The magistrates of Mechlin, in consequence of the great dearth there, sent out great numbers of women, children and old people, who arriving at the Malcontents' camp, his Highness let the women and children go on their way, but turned back the old men, ordering them to tell the burgers to send out no more such, or they should all be hanged, as happened to those of Brussels; upon which the magistrates there sent deputies to make an agreement with his Highness.
Col. Verdugo having battered for the whole of two days with his great artillery a fort below Nimeguen, it was finally surrendered, the soldiers coming out with white wands in their hands.
It is said that the Malcontents, with some peasants, have taken the entrenchment called Grave, with the death of three hundred men, in which place was Col. Schenk, who has abandoned the Spanish party. He was wounded in the right arm, but escaped to Bommel.

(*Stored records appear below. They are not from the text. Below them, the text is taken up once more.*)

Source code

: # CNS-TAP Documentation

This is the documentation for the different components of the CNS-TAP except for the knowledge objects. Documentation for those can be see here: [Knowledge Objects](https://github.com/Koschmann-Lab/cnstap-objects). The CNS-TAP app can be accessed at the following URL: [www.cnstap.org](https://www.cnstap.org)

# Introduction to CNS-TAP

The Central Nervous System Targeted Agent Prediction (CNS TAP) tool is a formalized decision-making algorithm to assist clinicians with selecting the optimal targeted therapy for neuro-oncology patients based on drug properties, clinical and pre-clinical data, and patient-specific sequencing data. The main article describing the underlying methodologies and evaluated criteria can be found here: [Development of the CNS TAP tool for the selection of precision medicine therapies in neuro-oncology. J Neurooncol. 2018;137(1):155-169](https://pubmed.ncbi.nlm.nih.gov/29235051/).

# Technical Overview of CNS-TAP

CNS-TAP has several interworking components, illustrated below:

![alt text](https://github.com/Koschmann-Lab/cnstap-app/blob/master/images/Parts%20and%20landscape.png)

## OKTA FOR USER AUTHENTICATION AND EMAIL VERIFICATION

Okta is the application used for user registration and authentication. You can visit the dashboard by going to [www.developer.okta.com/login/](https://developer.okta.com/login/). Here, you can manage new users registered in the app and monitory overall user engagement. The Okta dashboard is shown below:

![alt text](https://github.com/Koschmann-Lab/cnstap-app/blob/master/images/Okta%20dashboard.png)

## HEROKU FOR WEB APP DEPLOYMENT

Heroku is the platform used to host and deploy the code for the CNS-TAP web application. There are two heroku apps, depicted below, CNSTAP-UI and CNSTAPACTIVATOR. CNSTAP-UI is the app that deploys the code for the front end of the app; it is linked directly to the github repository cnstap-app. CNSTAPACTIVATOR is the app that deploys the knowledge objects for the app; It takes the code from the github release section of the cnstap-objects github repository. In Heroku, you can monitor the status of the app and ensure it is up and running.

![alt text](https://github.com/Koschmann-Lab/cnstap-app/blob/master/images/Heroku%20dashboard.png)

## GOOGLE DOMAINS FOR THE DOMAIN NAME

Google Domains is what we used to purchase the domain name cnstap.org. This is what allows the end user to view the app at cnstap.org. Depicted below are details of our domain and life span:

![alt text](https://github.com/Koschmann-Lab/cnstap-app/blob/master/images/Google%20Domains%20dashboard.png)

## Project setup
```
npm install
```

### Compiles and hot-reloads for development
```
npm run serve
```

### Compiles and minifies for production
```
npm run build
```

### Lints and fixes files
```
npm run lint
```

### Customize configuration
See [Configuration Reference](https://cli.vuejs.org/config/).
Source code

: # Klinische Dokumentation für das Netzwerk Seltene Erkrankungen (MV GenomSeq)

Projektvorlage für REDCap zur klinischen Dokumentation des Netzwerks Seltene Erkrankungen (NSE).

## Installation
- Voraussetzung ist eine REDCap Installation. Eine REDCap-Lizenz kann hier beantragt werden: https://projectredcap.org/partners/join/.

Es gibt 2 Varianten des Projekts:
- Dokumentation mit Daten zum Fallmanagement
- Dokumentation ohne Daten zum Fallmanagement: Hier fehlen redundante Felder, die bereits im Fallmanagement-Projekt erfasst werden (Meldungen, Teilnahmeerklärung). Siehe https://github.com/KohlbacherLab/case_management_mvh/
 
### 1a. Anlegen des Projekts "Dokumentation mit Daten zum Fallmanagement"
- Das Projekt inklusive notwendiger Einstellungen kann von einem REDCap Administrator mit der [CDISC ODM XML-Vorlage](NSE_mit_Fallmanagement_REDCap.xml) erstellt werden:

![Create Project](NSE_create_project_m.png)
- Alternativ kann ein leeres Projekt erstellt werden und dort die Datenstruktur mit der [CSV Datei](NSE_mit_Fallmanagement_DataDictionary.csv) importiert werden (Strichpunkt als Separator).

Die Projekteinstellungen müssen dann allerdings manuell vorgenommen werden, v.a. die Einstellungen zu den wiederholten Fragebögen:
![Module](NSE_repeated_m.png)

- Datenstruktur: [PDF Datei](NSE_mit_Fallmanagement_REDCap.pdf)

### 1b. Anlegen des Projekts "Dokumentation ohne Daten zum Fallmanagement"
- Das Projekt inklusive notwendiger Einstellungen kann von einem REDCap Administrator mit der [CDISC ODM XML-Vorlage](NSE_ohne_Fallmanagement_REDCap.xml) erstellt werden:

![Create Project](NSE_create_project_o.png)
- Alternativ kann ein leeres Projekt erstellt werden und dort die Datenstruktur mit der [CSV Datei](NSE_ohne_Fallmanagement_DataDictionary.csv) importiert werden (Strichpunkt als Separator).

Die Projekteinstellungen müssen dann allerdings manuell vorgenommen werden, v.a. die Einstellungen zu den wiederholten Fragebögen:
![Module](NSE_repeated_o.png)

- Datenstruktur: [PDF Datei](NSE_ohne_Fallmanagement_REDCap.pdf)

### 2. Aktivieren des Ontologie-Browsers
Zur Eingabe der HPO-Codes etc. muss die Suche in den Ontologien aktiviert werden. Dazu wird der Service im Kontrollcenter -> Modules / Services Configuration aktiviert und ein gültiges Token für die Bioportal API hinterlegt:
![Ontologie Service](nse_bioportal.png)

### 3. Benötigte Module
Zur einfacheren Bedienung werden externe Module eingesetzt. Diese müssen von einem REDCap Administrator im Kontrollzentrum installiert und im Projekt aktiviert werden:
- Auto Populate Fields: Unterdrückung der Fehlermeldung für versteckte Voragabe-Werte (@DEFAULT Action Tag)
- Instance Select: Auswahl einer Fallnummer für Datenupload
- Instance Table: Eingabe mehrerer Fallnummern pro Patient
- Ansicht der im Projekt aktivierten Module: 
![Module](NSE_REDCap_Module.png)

The new bishop entered Bonn on the 14th. He was not at the marriage of the son of the Duke of Cleves, but sent ambassadors. The Palatine Duke Philip Louis was there with 200 horsemen in very good order. The soldiers of the said bishop are encamped between here and Bonn, doing great damage, to friends as much as to foes.
France.—Letters from Lyons confirm the dismantling of the citadel; and the governor, Mandelot, having gone out of the city at night time, was informed by two citizens sent to him, that he could not do so without sending them word, to which he replied haughtily that he did not acknowledge them for his superiors but that he was in charge there for the service of his Majesty. They answered that if a page of the King himself had been with him they would have to have testimony of his sincerity, from which it is understood that in the end, those who have the bridle of the city in their hands, will so act that the King will deprive him of his government.
Eight thousand Swisses from the Catholic cantons have passed through Arona (Rona) on Lago Maggiore safely, for the service of the Duke of Guise. The Duke of Epernon has presented 500,000 crowns to the King for his present needs. M. de la Valette, as Marshal in Piedmont, having given escort to the Swiss marching towards Paris, has gone into the Marquisate of Saluzzo, to see those parts again, and especially Carmagnola (Carmignuola), being suspicious, it may be, of the Spanish and Italians who were being enlisted in the State of Milan, the bruit being that they are for Flanders. In France, it is said, that between the King and the Leaguers there are 80,000 soldiers in arms, but that peace is concluded or on the point of being so.